Parents say they feel excluded and anxious about their children’s results after the exams authority announced it would not consult schools about downgrading estimates.
Grades this year will be based on teacher estimates using prelims and coursework after the exams were cancelled because of the coronavirus outbreak.
The Scottish Qualifications Authority will also consider the previous performance of the school.
However, it has said it will not contact schools or colleges if previous attainment leads to changes to teacher estimates.
The SQA has also refused to publish the details of its moderation processes until after the results are published on August 4.
Amy Fulford has two sons waiting for results for Nat 5s and Highers.

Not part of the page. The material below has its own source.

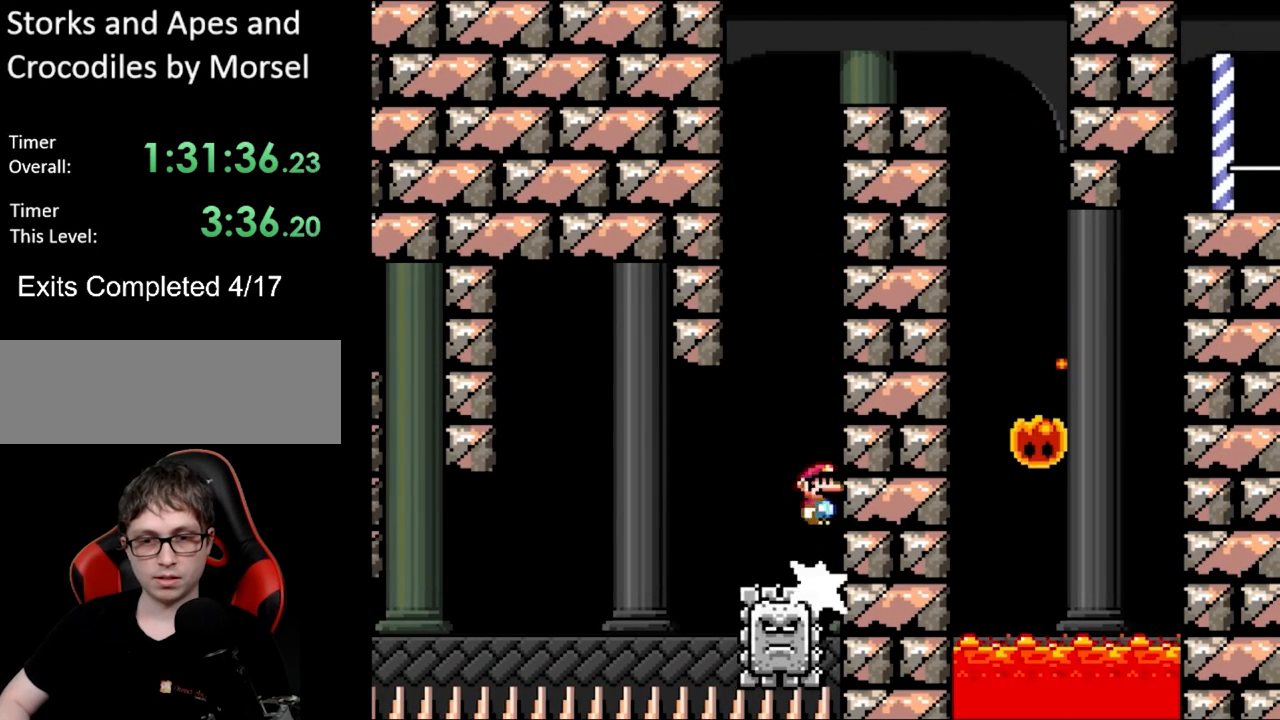
{"buttons": ["A", "X"], "events": [[300, "A", "up"], [500, "A", "down"]]}
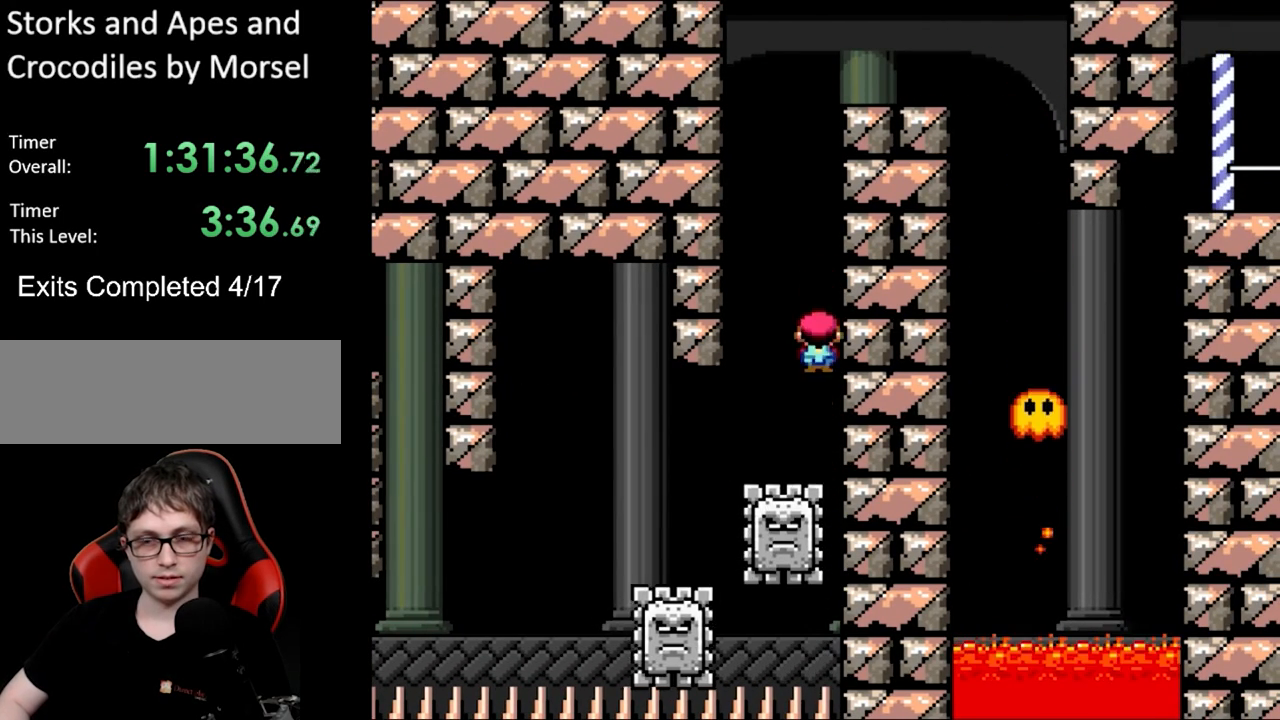
{"buttons": ["A", "X"], "events": []}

She said: “Will they go on their prelim grades? I’m hoping they actually look at the target grade, look at the school year work, look at the way the child works.
“Most parents know that on the whole children do better in the main exam.
“It could be very hard next year to keep momentum to do something you failed because of the way the grades are given.”
There are fears the system could lead to high-performing pupils from poorer areas being penalised.
Eilieen Prior, executive director at parents group Connect, said: “There is research out there that says they will often get what could be classed as surprising results in the final exams compared to their coursework.
“Parents feel quite excluded from the process and anxious for their young people who have been having a rough time.”
Larry Flanagan, general secretary of the teaching union the EIS, said: “I think the SQA hasn’t been as open as teachers would have liked them to have been around the whole process.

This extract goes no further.